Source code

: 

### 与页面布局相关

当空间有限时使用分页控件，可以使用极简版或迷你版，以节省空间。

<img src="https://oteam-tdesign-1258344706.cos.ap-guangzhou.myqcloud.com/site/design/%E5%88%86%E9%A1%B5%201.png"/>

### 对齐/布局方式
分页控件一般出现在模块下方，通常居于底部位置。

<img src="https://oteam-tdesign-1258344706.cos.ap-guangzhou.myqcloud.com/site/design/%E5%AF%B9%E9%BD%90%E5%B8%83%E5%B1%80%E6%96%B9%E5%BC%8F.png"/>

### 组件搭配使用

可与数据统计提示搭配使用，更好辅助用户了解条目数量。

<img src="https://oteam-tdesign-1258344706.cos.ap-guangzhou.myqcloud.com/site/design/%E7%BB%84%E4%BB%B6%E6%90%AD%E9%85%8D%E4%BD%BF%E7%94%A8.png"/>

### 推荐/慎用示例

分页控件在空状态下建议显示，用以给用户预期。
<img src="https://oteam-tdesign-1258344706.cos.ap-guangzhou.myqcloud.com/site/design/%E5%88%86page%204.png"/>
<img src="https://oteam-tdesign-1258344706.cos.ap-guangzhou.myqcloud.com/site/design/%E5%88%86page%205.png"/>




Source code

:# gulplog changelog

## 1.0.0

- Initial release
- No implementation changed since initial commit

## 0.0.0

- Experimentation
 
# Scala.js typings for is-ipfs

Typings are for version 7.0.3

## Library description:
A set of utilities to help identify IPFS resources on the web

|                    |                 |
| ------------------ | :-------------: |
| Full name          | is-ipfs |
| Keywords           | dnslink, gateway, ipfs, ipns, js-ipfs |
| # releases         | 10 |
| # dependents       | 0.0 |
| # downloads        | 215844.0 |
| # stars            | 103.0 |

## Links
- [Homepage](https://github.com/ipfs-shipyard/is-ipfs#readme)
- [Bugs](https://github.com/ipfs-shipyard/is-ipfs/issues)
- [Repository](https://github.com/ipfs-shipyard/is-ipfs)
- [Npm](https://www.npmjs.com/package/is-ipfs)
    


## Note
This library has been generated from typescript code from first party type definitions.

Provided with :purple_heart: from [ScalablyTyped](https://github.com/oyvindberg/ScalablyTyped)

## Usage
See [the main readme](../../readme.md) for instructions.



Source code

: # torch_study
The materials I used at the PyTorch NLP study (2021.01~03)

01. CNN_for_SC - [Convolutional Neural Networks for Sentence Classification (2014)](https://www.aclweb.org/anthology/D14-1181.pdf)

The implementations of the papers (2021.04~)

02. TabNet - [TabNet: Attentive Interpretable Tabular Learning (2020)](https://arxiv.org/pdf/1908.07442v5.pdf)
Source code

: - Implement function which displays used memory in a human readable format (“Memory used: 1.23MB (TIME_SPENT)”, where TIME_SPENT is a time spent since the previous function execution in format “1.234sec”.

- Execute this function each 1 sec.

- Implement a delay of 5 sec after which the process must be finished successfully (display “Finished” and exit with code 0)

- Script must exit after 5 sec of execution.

*Directions for this task*: Please, starting with the first line of the material above, write out each line exactly and finish on the line that includes "可与数据统计提示搭配使用，更好辅助用户了解条目数量。".

*Answer space*:
Source code

: 

### 与页面布局相关

当空间有限时使用分页控件，可以使用极简版或迷你版，以节省空间。

<img src="https://oteam-tdesign-1258344706.cos.ap-guangzhou.myqcloud.com/site/design/%E5%88%86%E9%A1%B5%201.png"/>

### 对齐/布局方式
分页控件一般出现在模块下方，通常居于底部位置。

<img src="https://oteam-tdesign-1258344706.cos.ap-guangzhou.myqcloud.com/site/design/%E5%AF%B9%E9%BD%90%E5%B8%83%E5%B1%80%E6%96%B9%E5%BC%8F.png"/>

### 组件搭配使用

可与数据统计提示搭配使用，更好辅助用户了解条目数量。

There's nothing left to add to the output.